Es ist immer wieder spannend zu sehen, welche neuen Technologien sich etablieren. Es dauert meist längere Zeit, bis die Akzeptanz auf Seiten von Anbietern und Kunden so groß ist, dass auch kleinere Unternehmen wie Gress Friseure diese Technologien nutzen können. Ich freue mich darauf, mich mal wieder an einem ganz neuen Thema abarbeiten zu können. Und vor allem darauf, dass wir mit Kryptowährung eine neue Tür aufstoßen, von der wir noch nicht genau wissen, wohin sie führt.
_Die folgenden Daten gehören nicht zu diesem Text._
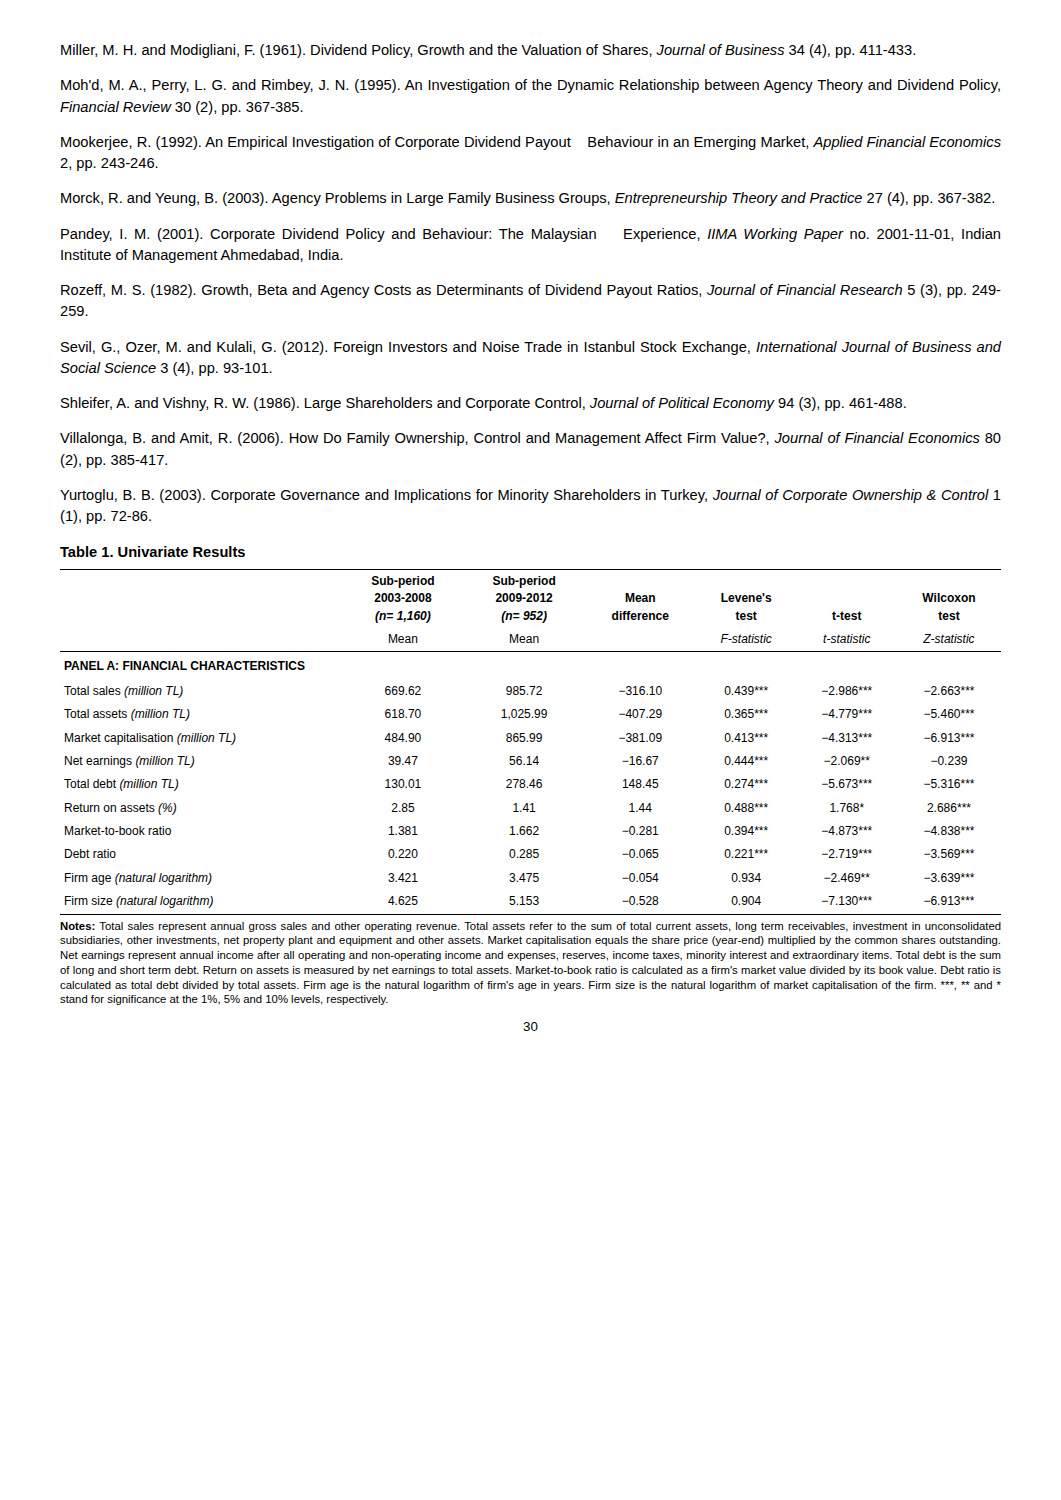Miller, M. H. and Modigliani, F. (1961). Dividend Policy, Growth and the Valuation of Shares, Journal of Business 34 (4), pp. 411-433.
Moh'd, M. A., Perry, L. G. and Rimbey, J. N. (1995). An Investigation of the Dynamic Relationship between Agency Theory and Dividend Policy, Financial Review 30 (2), pp. 367-385.
Mookerjee, R. (1992). An Empirical Investigation of Corporate Dividend Payout Behaviour in an Emerging Market, Applied Financial Economics 2, pp. 243-246.
Morck, R. and Yeung, B. (2003). Agency Problems in Large Family Business Groups, Entrepreneurship Theory and Practice 27 (4), pp. 367-382.
Pandey, I. M. (2001). Corporate Dividend Policy and Behaviour: The Malaysian Experience, IIMA Working Paper no. 2001-11-01, Indian Institute of Management Ahmedabad, India.
Rozeff, M. S. (1982). Growth, Beta and Agency Costs as Determinants of Dividend Payout Ratios, Journal of Financial Research 5 (3), pp. 249-259.
Sevil, G., Ozer, M. and Kulali, G. (2012). Foreign Investors and Noise Trade in Istanbul Stock Exchange, International Journal of Business and Social Science 3 (4), pp. 93-101.
Shleifer, A. and Vishny, R. W. (1986). Large Shareholders and Corporate Control, Journal of Political Economy 94 (3), pp. 461-488.
Villalonga, B. and Amit, R. (2006). How Do Family Ownership, Control and Management Affect Firm Value?, Journal of Financial Economics 80 (2), pp. 385-417.
Yurtoglu, B. B. (2003). Corporate Governance and Implications for Minority Shareholders in Turkey, Journal of Corporate Ownership & Control 1 (1), pp. 72-86.
Table 1. Univariate Results
| | Sub-period 2003-2008 (n= 1,160) | Sub-period 2009-2012 (n= 952) | Mean difference | Levene's test | t-test | Wilcoxon test |
| --- | --- | --- | --- | --- | --- | --- |
| | Mean | Mean | | F-statistic | t-statistic | Z-statistic |
| PANEL A: FINANCIAL CHARACTERISTICS |
| Total sales (million TL) | 669.62 | 985.72 | −316.10 | 0.439*** | −2.986*** | −2.663*** |
| Total assets (million TL) | 618.70 | 1,025.99 | −407.29 | 0.365*** | −4.779*** | −5.460*** |
| Market capitalisation (million TL) | 484.90 | 865.99 | −381.09 | 0.413*** | −4.313*** | −6.913*** |
| Net earnings (million TL) | 39.47 | 56.14 | −16.67 | 0.444*** | −2.069** | −0.239 |
| Total debt (million TL) | 130.01 | 278.46 | 148.45 | 0.274*** | −5.673*** | −5.316*** |
| Return on assets (%) | 2.85 | 1.41 | 1.44 | 0.488*** | 1.768* | 2.686*** |
| Market-to-book ratio | 1.381 | 1.662 | −0.281 | 0.394*** | −4.873*** | −4.838*** |
| Debt ratio | 0.220 | 0.285 | −0.065 | 0.221*** | −2.719*** | −3.569*** |
| Firm age (natural logarithm) | 3.421 | 3.475 | −0.054 | 0.934 | −2.469** | −3.639*** |
| Firm size (natural logarithm) | 4.625 | 5.153 | −0.528 | 0.904 | −7.130*** | −6.913*** |
Notes: Total sales represent annual gross sales and other operating revenue. Total assets refer to the sum of total current assets, long term receivables, investment in unconsolidated subsidiaries, other investments, net property plant and equipment and other assets. Market capitalisation equals the share price (year-end) multiplied by the common shares outstanding. Net earnings represent annual income after all operating and non-operating income and expenses, reserves, income taxes, minority interest and extraordinary items. Total debt is the sum of long and short term debt. Return on assets is measured by net earnings to total assets. Market-to-book ratio is calculated as a firm's market value divided by its book value. Debt ratio is calculated as total debt divided by total assets. Firm age is the natural logarithm of firm's age in years. Firm size is the natural logarithm of market capitalisation of the firm. ***, ** and * stand for significance at the 1%, 5% and 10% levels, respectively.
30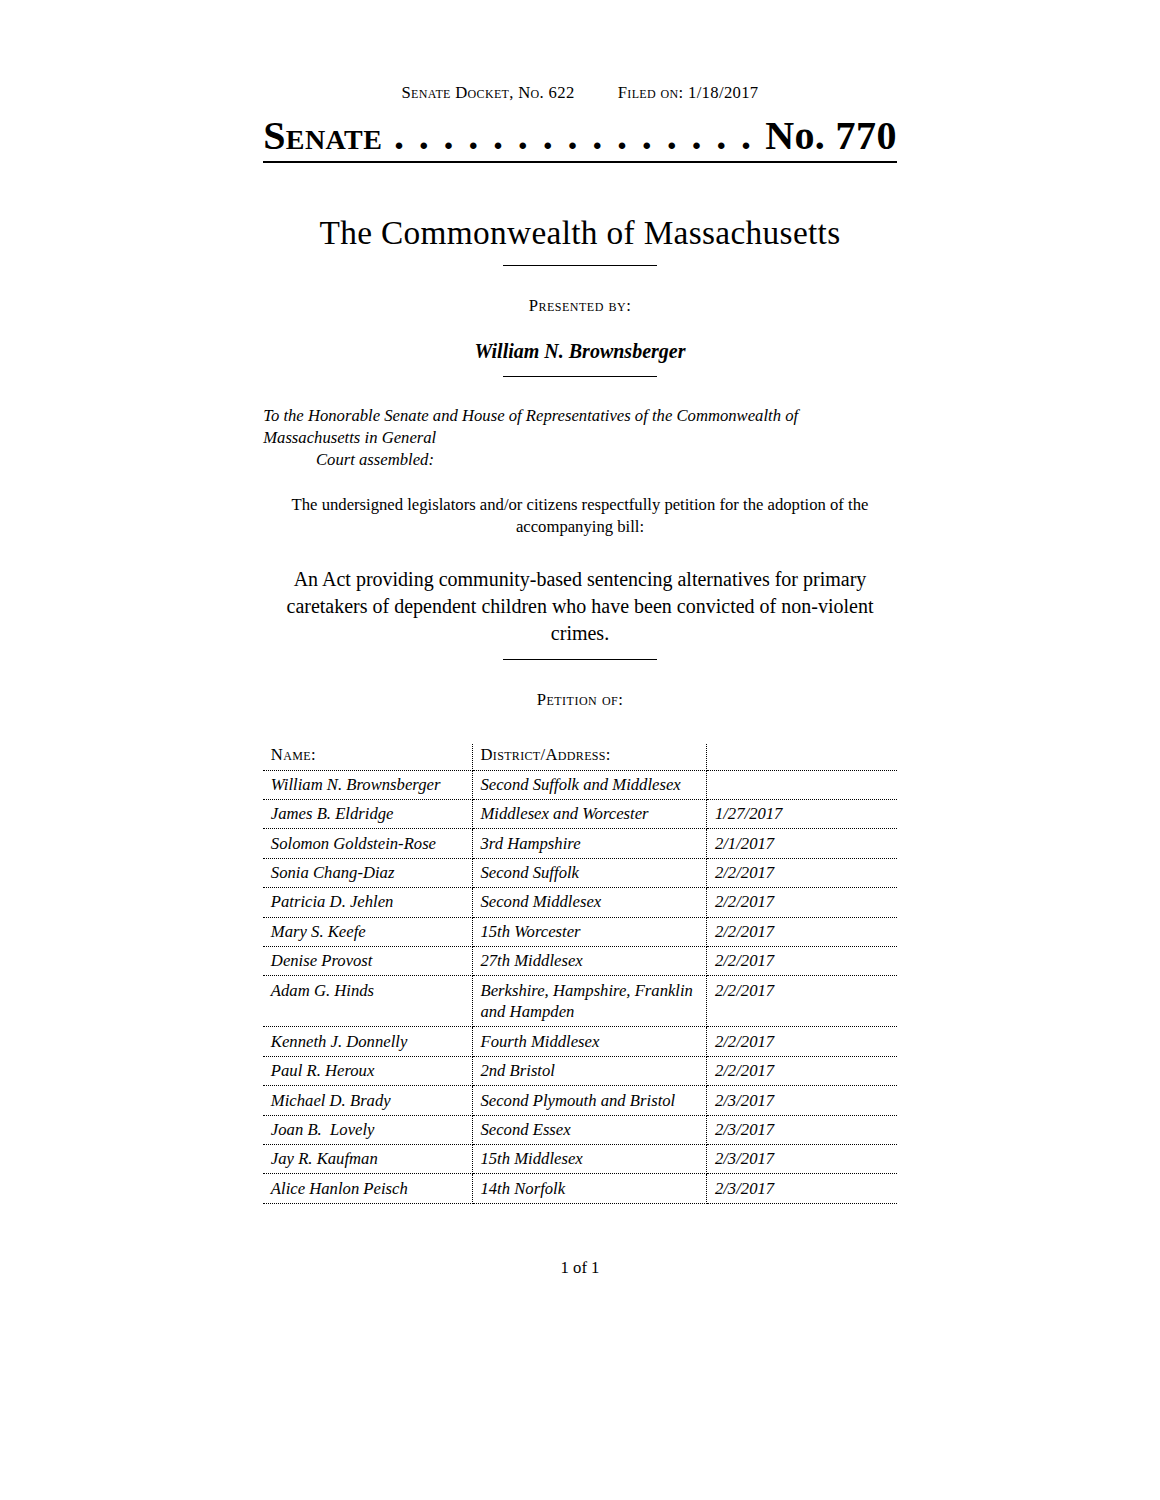Senate Docket, No. 622 Filed on: 1/18/2017
Senate . . . . . . . . . . . . . . . No. 770
The Commonwealth of Massachusetts
Presented by:
William N. Brownsberger
To the Honorable Senate and House of Representatives of the Commonwealth of Massachusetts in General Court assembled:
The undersigned legislators and/or citizens respectfully petition for the adoption of the accompanying bill:
An Act providing community-based sentencing alternatives for primary caretakers of dependent children who have been convicted of non-violent crimes.
Petition of:
| Name: | District/Address: | |
| --- | --- | --- |
| William N. Brownsberger | Second Suffolk and Middlesex | |
| James B. Eldridge | Middlesex and Worcester | 1/27/2017 |
| Solomon Goldstein-Rose | 3rd Hampshire | 2/1/2017 |
| Sonia Chang-Diaz | Second Suffolk | 2/2/2017 |
| Patricia D. Jehlen | Second Middlesex | 2/2/2017 |
| Mary S. Keefe | 15th Worcester | 2/2/2017 |
| Denise Provost | 27th Middlesex | 2/2/2017 |
| Adam G. Hinds | Berkshire, Hampshire, Franklin and Hampden | 2/2/2017 |
| Kenneth J. Donnelly | Fourth Middlesex | 2/2/2017 |
| Paul R. Heroux | 2nd Bristol | 2/2/2017 |
| Michael D. Brady | Second Plymouth and Bristol | 2/3/2017 |
| Joan B. Lovely | Second Essex | 2/3/2017 |
| Jay R. Kaufman | 15th Middlesex | 2/3/2017 |
| Alice Hanlon Peisch | 14th Norfolk | 2/3/2017 |
1 of 1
Das ist Teil meiner Unternehmerphilosophie: Manchmal muss man Dinge einfach ausprobieren.
Warum soll ich als Friseur Bitcoins akzeptieren?
Das ist eine gute Frage, die ich weiterspinnen will. Warum soll ich als Friseur ein EC-Cash Terminal installieren? Oder warum soll ich Kreditkarten als Zahlungsmittel zulassen? Warum Apple und Google Pay? Warum verkaufe ich Gutscheine auf der Webseite über Paypal? Meine Antwort: Mir ist es egal, wie Kunden ihre Rechnung bei uns begleichen. Cash, Plastik, Smartphone, Online oder eben auch Bitcoin. Meine Kunden haben die freie Wahl; das ist mein Service. Ich gängele meine Kunden nicht. Sie sollen so bezahlen, wie sie es bevorzugen. Also noch einmal: Warum Bitcoin? Weil es spannend ist. Weil es innovativ ist. Weil es neu ist. Und weil ich als innovativer Unternehmer vorne dabei sein will. Mein Nutzen ist die Erfahrung, die ich in den kommenden Wochen und Monaten machen werde. Ein sehr überschaubarer Invest in mittlerer dreistelliger Höhe, sowie laufende jährliche Kosten in Höhe von 120 Euro für die Node, die Schnittstelle zur Blockchain. Das ist ein überschaubares Risiko. Natürlich ist auch ein gewisser Spieltrieb dabei; und ich akzeptiere das Risiko der Wertschwankung. Momentan gibt es eh keine finanzielle Sicherheit, denn der Euro ist mit knapp acht Prozent Wertverlust auch ein schlechtes Investment. Also wann, wenn nicht jetzt!? In Zeiten der Unsicherheit spielt die Kursschwankung meiner Meinung nach nur eine untergeordnete Rolle.
Das Marketing
Eine weitere große Rolle spielt für mich das Marketing. Schon jetzt sind wir im in Esslingen wegen der Bitcoin-Einführung im Gespräch, obwohl wir werblich bisher noch gar nicht offensiv in die Breite gegangen sind. Wir brauchen junge, solvente Kunden, die regelmäßig zu unseren jungen Mitarbeitern in den Salon kommen. Ich setze, wie bei Apple und Google Pay, auch auf den Spieltrieb der jungen Generation. Wir sind, soweit ich bisher in Erfahrung bringen konnte, der einzige POS in Esslingen, der Bitcoin annimmt. Es ist mir egal, ob oder aus welchen Gründen sich Menschen über mein Angebot echauffieren. Ich habe in den vergangenen Wochen die Erfahrung gemacht, dass am lautesten die dagegen sind, je weniger Ahnung sie vom Thema haben. Man kann durchaus anderer Meinung sein, aber die Qualität der Äußerungen lassen sich immer an der Substanz des Wissens messen. In der Folge versuche ich, die Funktion des Bitcoin mit einfachen Worten zu erklären. Wenn Ihr Fragen habt und mehr über Bitcoins wissen wollt, dann wendet Euch bitte direkt an mich.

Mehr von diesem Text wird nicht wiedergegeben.